**Exercise directions**: Count the lines in the records below that contain the string "which", with case taken into account. Reply with only the number.

**Stored records**:
---
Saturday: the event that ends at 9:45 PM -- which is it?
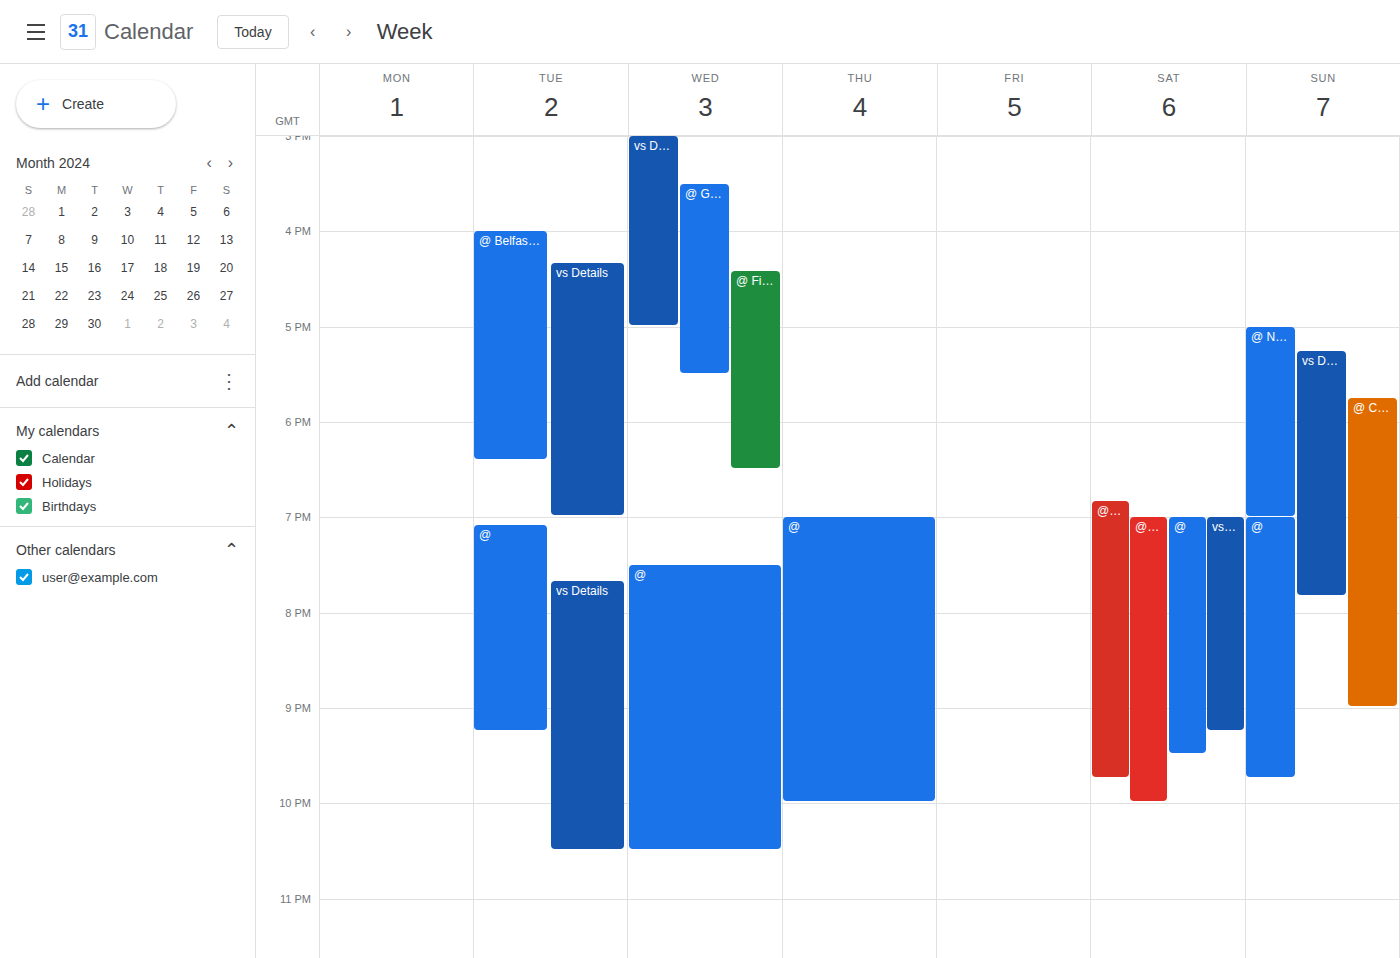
---
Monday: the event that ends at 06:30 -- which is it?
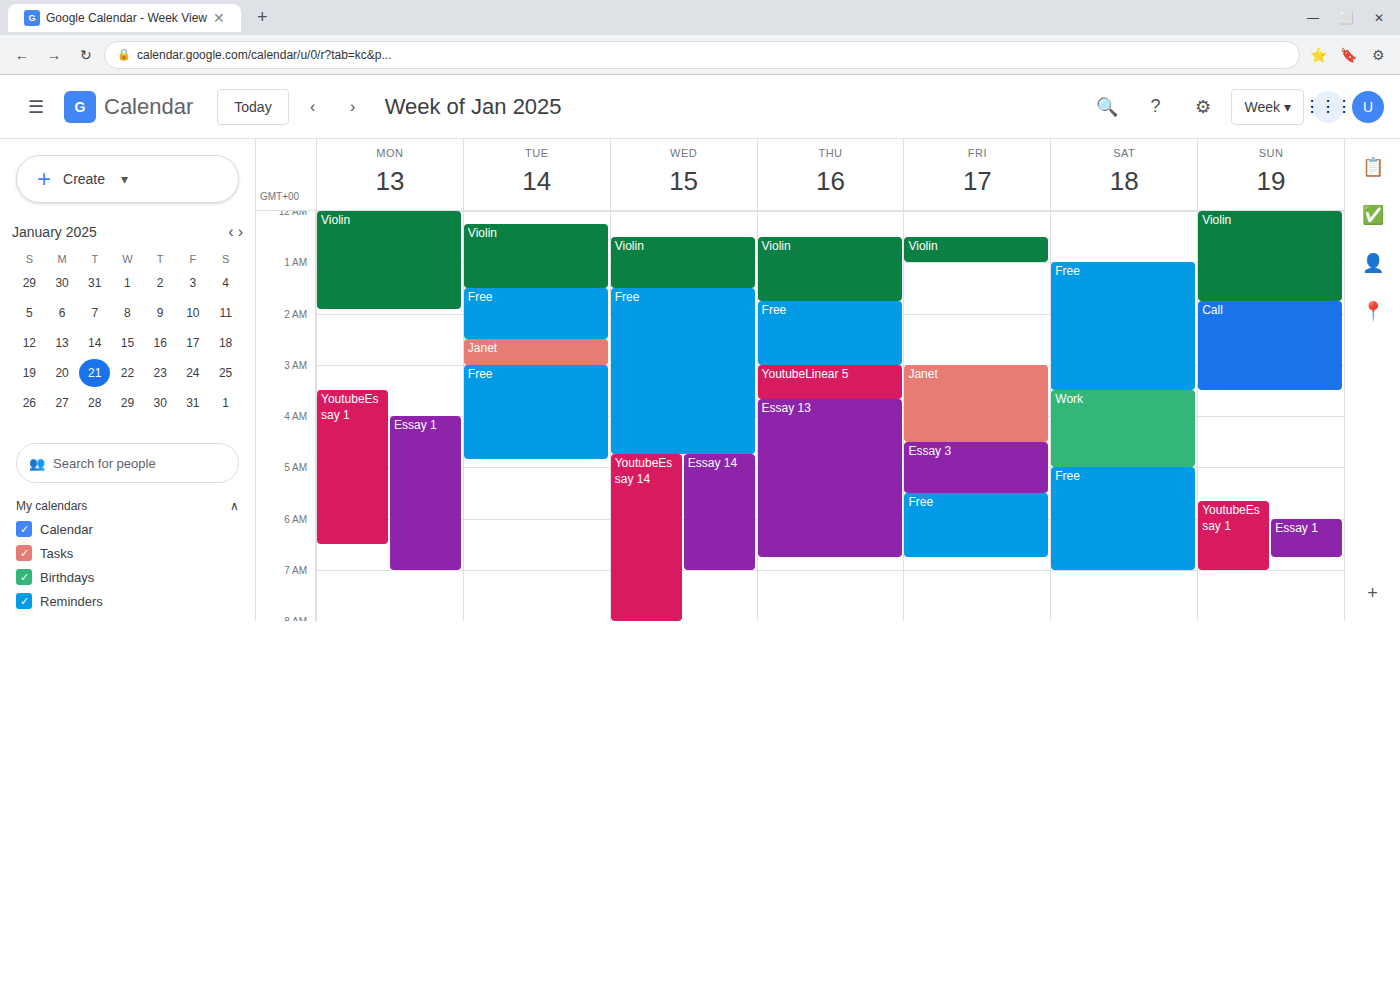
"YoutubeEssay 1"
---
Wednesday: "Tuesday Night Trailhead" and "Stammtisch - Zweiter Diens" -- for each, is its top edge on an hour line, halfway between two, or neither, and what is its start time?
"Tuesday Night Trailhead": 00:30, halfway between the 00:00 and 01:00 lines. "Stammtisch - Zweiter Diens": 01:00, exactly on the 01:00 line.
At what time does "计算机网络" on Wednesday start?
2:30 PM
---
**Result of the exercise**: 2